売上目標の達成、コストの削減、期日までのプロジェクトの完了など、人は日々の仕事の中で様々な数値や日程を使った目標を立てています。
しかし、それが、
① 自分にとって何を達成することにつながるのか(目的面)、
② 目標を達成したらどのような状態が生まれるのか(環境面)、
③ 目標を達成できたらどのような気持ちになるか(感情面)、
④ どのような行動をとることで目標を達成することができるのか(行動面)、
といったことまではっきりとイメージできていない場合が多いと思います。

これら4つの側面をしっかりとイメージできている場合とそうでない場合とでは、部下の目標達成のための取組みに対するモチベーションが格段に違ってきますので、結果はおのずと違ってきます。上司は、それをしっかりと意識してサポートする必要があります。
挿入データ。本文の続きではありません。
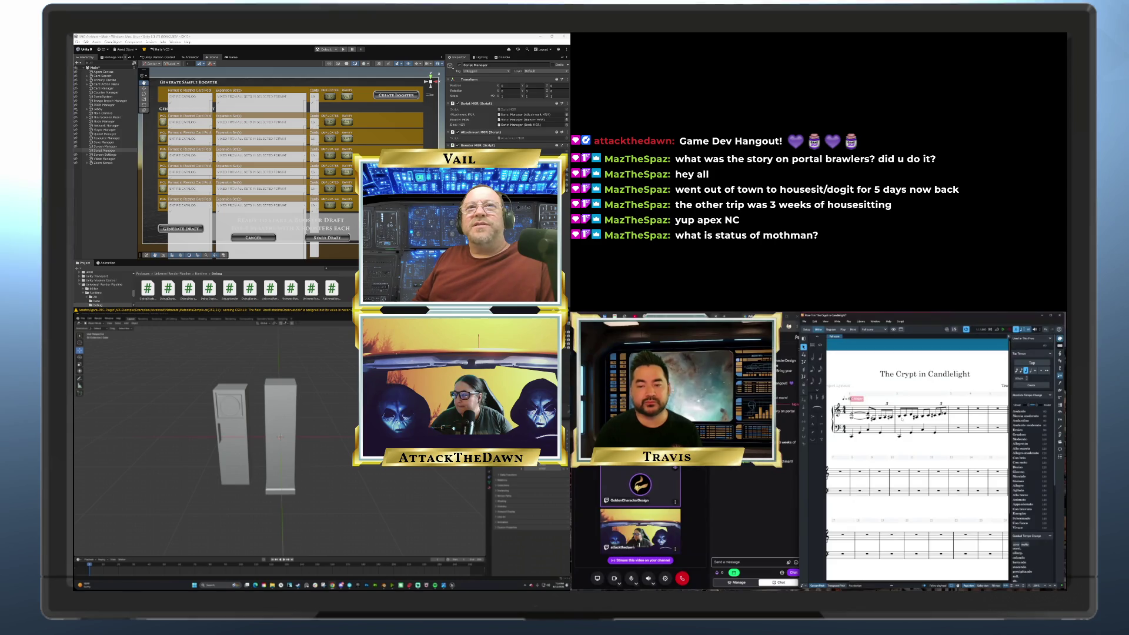
drag(333, 490, 294, 477)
例えば、①のこの目標を達成することで自分にとって何を達成することにつながるのかについては、部下が、これまで働いてきて、どんなときに達成感や充実感を感じたか、その時どういった点についてどんなことを感じたか、その前と後では何が変わったかなど『部下のこれまでの人生の中での最高の瞬間』を上司が把握していなければ、適切なサポートをすることができません。上司は、日頃からそのような質問をして部下の心の状態を把握する努力が必要となってきます。

次に、目的面、環境面、感情面、行動面について目標の輪郭が明らかになってきたら、部下が立てた目標が適切な目標であるかを評価・検証する必要があり、これを上司が支援します。

具体的には、
① 具体的に何ができるようになったらいいか(具体性)、
② どのくらいの期間でやろうとしているのか(時間枠)、
③ トラブルに対応することは可能か、コストは大丈夫か(実現性)、
④ 実際に自分の力でやることはできるか(達成可能性)、
⑤ 目標達成はどのように確かめられるか(計測可能性)
を質問を投げかけながら一緒に評価・検証していきます。

設定した目標をこれらの観点で事前に評価・検証することで、達成に向けた取り組みのイメージが固まるとともに、実際に取組を始めた後での進捗の把握を一緒に行うことが可能となります。

ぜひ、皆様も部下の目標設定支援に活用してみてください。